Powell, Gary wrote:
I'm siding with Dave A and the longer names.
You are missing most of the points, though. ;-)
You can always shorten it in your code with an alias.
This is precisely what makes it dangerous. Design mistakes that have a trivial workaround are the worst, because you will never get the feedback that will set you on the right path. Everyone just patches around it locally.
For me it's a matter of future expansion, and maintenance, we have boost::bind, and boost::lambda::bind, and perhaps soon boost:fcpp::lambda which is the namespace which the function? If we use apprev. 4 everythg, thn, we lose contx.

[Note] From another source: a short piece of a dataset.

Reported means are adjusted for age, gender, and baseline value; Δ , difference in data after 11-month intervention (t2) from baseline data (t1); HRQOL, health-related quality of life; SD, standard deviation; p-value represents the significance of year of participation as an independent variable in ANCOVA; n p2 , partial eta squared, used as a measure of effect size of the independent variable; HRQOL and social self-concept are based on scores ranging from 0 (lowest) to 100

No we do not. The abbrv anlgy is flwd. It's more like English::this English::kind English::of English::writing versus en::this en::alternative en::style.
boost::fs =? "FileSystem", "FastSort", "FirstSearch", "FloatingSymbols".... yes these are a bit contrived but you can usually use "using namespace", or a namespace alias safely within a function scope. Then when you leave the company the next poor maintainer of your code has a chance.
Also a global search is easier if the letters to be searched for are more or less a unique set.
Of course it isn't. Your global search for 'filesystem' will only find using directives and namespace alias directives. A global search for 'fs' will stand a better chance to point you to the lines that actually use something from 'fs'.